Tuesday, July 09, 2013

Extreme Weather Event - Large Strong Tornadoes Thursday Evening

Words can not properly describe what has yet to happen so I will simply post some map outlooks and forecast model screen captures to paint the picture of what is to come over the next few days. Keep in mind this extreme weather event really only begins late Wednesday night and continues until at least Sunday for much of Alberta, Saskatchewan and Manitoba.

GFS - EHI Index Valid 6pm Thursday

GFS - Supercell Composite Valid 6pm Thursday

NAM - Significant Tornado Parameter - Valid 6pm Thursday

NAM - Significant Tornado Parameter - Valid 9pm Thursday

All of this is very interesting but lets wait until Environment Canada issues official watches and warnings. When they do, please take extra precautions and stay safe! 

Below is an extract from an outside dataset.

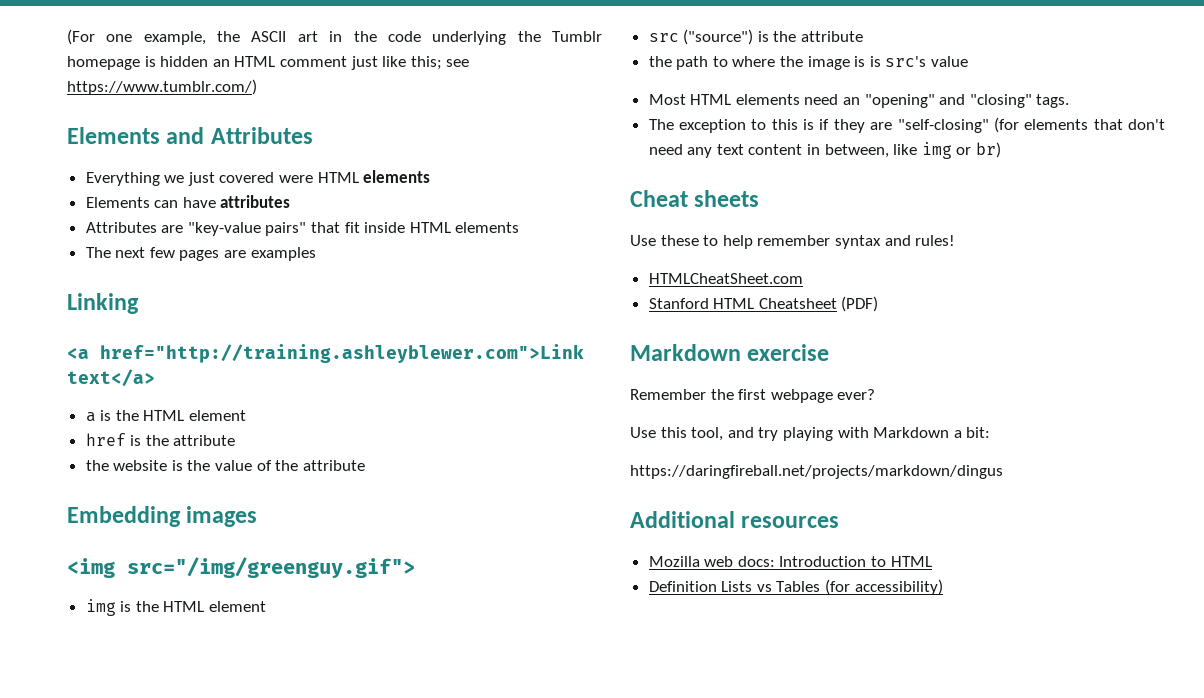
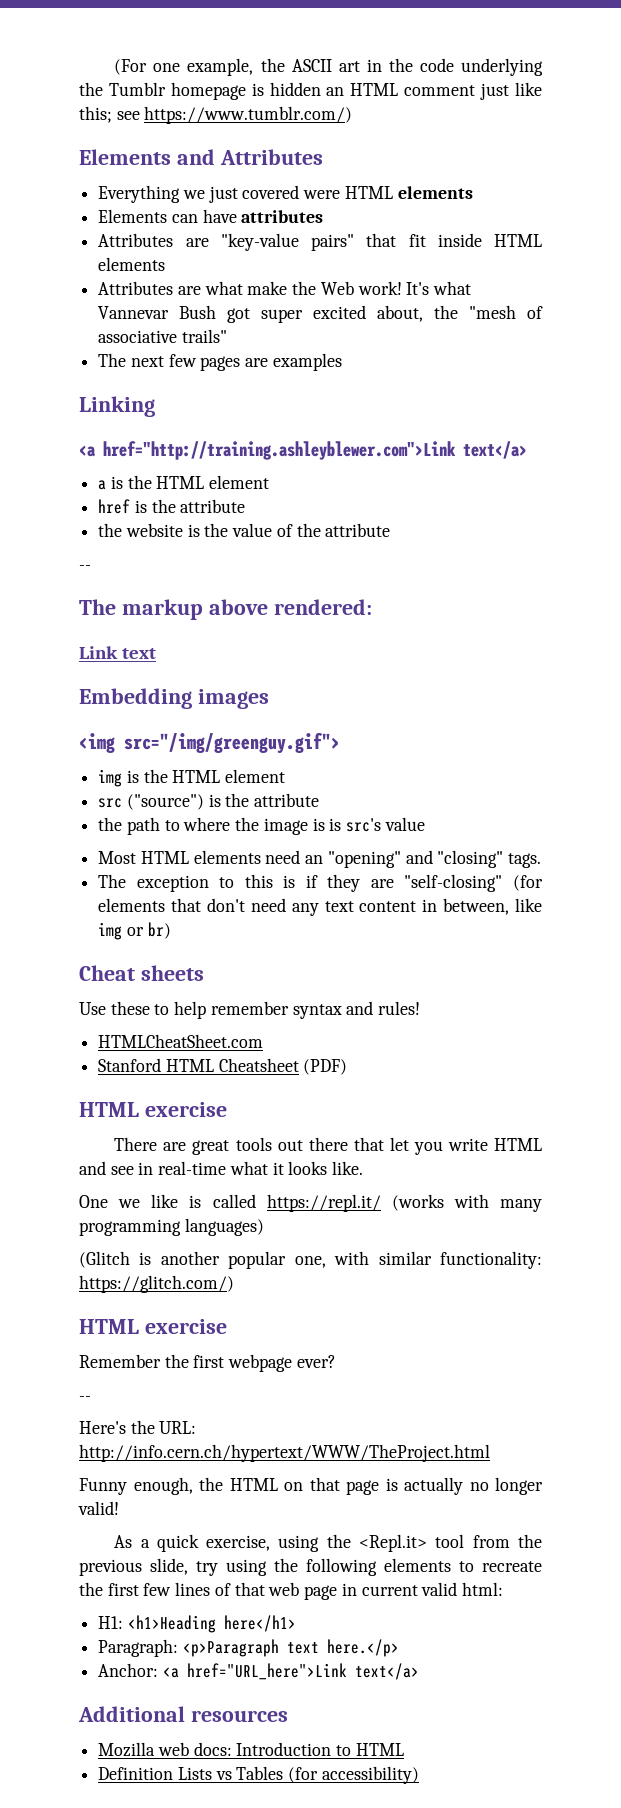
(520, 227) none -> [98,281,472,295] [98,305,543,323] [98,329,227,343] // Attributes are what make the Web work! It's what Vannevar Bush got super excited about, the "mesh of associative trails"
(365, 465) none -> [79,565,91,570] [79,599,372,620] [79,646,157,659] // -- // The markup above rendered: // Link text
[630,344,741,361] Markdown -> [79,1102,227,1117] [114,1137,543,1155] [79,1161,364,1175] [79,1194,542,1212] [79,1218,264,1236] [79,1251,542,1269] [79,1275,234,1293] [79,1319,139,1334] HTML exercise // There are great tools out there that let you write HTML and see in real-time what it looks like. // One we like is called https://repl.it/ (works with many programming languages) // (Glitch is another popular one, with similar functionality: https://glitch.com/) // HTML
[630,427,991,441] [630,465,1003,479] Use this tool, and try playing with Markdown a bit: // https://daringfireball.net/projects/markdown/dingus -> [79,1396,91,1401] [79,1420,197,1434] [79,1444,490,1462] [79,1477,543,1495] [78,1501,119,1515] [114,1534,542,1552] [79,1558,542,1576] [79,1582,503,1600] [98,1615,296,1633] [98,1639,399,1657] [98,1663,419,1680] -- // Here's the URL: http://info.cern.ch/hypertext/WWW/TheProject.html // Funny enough, the HTML on that page is actually no longer valid! // As a quick exercise, using the <Repl.it> tool from the previous slide, try using the following elements to recreate the first few lines of that web page in current valid html: // H1: <h1>Heading here</h1> // Paragraph: <p>Paragraph text here.</p> // Anchor: <a href="URL_here">Link text</a>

Updates will continue here until the power goes out.


Unknown said...

You have shown all these maps but haven't discussed the big limiting factor which is the CAP that will definitely be an issue thursday. 700mb temperatures are near 12 degrees which is a fairly stout CAP for the Canadian Prairies plus being under a strong thermal ridge will inhibit convection. On top of that according to current guidance there is limiting deep layer moisture on the boundary and very warm surface temperatures giving rise to an inverted-V sounding which also means high based storms. With all this being said I would really suggest displaying other things such as where the surface boundary will be, what the moisture is like, instability (Which you had with CAPE), and most importantly deep layer shear. Discussion of the limiting factors is also important such as what I pointed out above and the over all dynamics and thermodynamics of the system. The parameters that you have displayed above do not initiate thunderstorms, they are merely an indication of the environment but you need storms to be able to initiate and track into this environment before they will take on such characteristics. Plus they are a crap shoot that far out and should be used for nowcasting or in a day 1 forecast.

Those are my suggestions, I like your risk map as well, really helps visually.

Jared Mysko said...

Those are all very good points, thank you very much for the input. I really don't want to get too technical thereby confusing the general public with too much information. That said, the chasers and forecasters that visit here will always want more. Its a tricky balance but this is a unique situation that deserves some extra attention.

Unknown said...

I think for me, as someone who isn't super educated for incoming severe weather this is the blog I come to when I need to know WHERE roughly the bad weather is kicking off, I thank you very much for it too Jared. Last year in SK it kept me ahead of the weather.